WORK TASK> Word for word, repeat the records, leaving every picture behind.

= Beginning of Section =

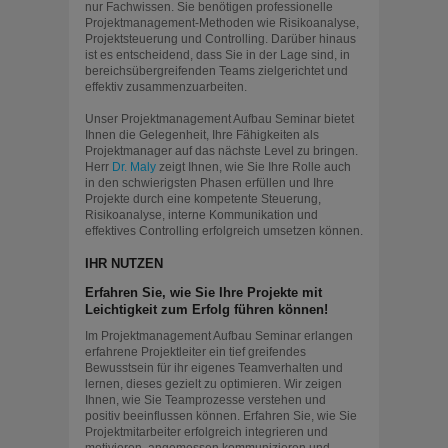
nur Fachwissen. Sie benötigen professionelle
Projektmanagement-Methoden wie Risikoanalyse,
Projektsteuerung und Controlling. Darüber hinaus
ist es entscheidend, dass Sie in der Lage sind, in
bereichsübergreifenden Teams zielgerichtet und
effektiv zusammenzuarbeiten.
Unser Projektmanagement Aufbau Seminar bietet
Ihnen die Gelegenheit, Ihre Fähigkeiten als
Projektmanager auf das nächste Level zu bringen.
Herr
Dr. Maly
zeigt Ihnen, wie Sie Ihre Rolle auch
in den schwierigsten Phasen erfüllen und Ihre
Projekte durch eine kompetente Steuerung,
Risikoanalyse, interne Kommunikation und
effektives Controlling erfolgreich umsetzen können.
IHR NUTZEN
Erfahren Sie, wie Sie Ihre Projekte mit
Leichtigkeit zum Erfolg führen können!
Im Projektmanagement Aufbau Seminar erlangen
erfahrene Projektleiter ein tief greifendes
Bewusstsein für ihr eigenes Teamverhalten und
lernen, dieses gezielt zu optimieren. Wir zeigen
Ihnen, wie Sie Teamprozesse verstehen und
positiv beeinflussen können. Erfahren Sie, wie Sie
Projektmitarbeiter erfolgreich integrieren und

= End of Section =

RESPONSE>
nur Fachwissen. Sie benötigen professionelle
Projektmanagement-Methoden wie Risikoanalyse,
Projektsteuerung und Controlling. Darüber hinaus
ist es entscheidend, dass Sie in der Lage sind, in
bereichsübergreifenden Teams zielgerichtet und
effektiv zusammenzuarbeiten.
Unser Projektmanagement Aufbau Seminar bietet
Ihnen die Gelegenheit, Ihre Fähigkeiten als
Projektmanager auf das nächste Level zu bringen.
Herr
Dr. Maly
zeigt Ihnen, wie Sie Ihre Rolle auch
in den schwierigsten Phasen erfüllen und Ihre
Projekte durch eine kompetente Steuerung,
Risikoanalyse, interne Kommunikation und
effektives Controlling erfolgreich umsetzen können.
IHR NUTZEN
Erfahren Sie, wie Sie Ihre Projekte mit
Leichtigkeit zum Erfolg führen können!
Im Projektmanagement Aufbau Seminar erlangen
erfahrene Projektleiter ein tief greifendes
Bewusstsein für ihr eigenes Teamverhalten und
lernen, dieses gezielt zu optimieren. Wir zeigen
Ihnen, wie Sie Teamprozesse verstehen und
positiv beeinflussen können. Erfahren Sie, wie Sie
Projektmitarbeiter erfolgreich integrieren und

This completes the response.